REQUIRED ACTION —
Examine the material below. Gather every line in which the string "Club" appears.

DATA —
============

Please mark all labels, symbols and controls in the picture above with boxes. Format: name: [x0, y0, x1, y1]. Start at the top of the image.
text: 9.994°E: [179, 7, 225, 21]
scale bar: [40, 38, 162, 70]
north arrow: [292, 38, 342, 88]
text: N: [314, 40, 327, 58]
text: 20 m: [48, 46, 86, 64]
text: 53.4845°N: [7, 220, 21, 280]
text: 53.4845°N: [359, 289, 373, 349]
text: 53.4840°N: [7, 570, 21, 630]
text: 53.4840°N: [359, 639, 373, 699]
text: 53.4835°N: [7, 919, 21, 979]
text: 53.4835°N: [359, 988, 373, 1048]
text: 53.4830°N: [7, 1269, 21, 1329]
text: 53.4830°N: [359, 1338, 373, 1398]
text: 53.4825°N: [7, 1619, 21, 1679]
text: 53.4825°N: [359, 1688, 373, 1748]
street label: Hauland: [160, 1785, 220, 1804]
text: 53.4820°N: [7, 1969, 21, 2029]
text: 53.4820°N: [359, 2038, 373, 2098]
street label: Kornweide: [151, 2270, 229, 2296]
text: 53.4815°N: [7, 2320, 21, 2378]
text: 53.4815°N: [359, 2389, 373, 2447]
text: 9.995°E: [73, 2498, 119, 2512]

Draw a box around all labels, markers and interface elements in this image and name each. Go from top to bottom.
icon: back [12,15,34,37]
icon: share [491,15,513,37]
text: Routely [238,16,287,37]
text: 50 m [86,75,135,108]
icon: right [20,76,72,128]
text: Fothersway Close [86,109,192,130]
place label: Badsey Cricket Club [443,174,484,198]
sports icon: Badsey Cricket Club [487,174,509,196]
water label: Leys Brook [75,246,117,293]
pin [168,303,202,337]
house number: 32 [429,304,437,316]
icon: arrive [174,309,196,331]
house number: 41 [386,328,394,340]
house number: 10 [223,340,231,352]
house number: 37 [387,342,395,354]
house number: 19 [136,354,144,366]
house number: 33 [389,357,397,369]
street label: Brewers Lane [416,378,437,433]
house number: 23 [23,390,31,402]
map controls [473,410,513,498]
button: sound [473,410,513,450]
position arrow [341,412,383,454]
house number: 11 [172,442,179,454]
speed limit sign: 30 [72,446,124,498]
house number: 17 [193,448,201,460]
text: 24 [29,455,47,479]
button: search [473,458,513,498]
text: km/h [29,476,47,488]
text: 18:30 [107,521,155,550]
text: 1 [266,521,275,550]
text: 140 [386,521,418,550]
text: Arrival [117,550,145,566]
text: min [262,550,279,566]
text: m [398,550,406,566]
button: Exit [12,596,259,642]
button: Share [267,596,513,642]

============

YOUR RESPONSE —
place label: Badsey Cricket Club [443,174,484,198]
sports icon: Badsey Cricket Club [487,174,509,196]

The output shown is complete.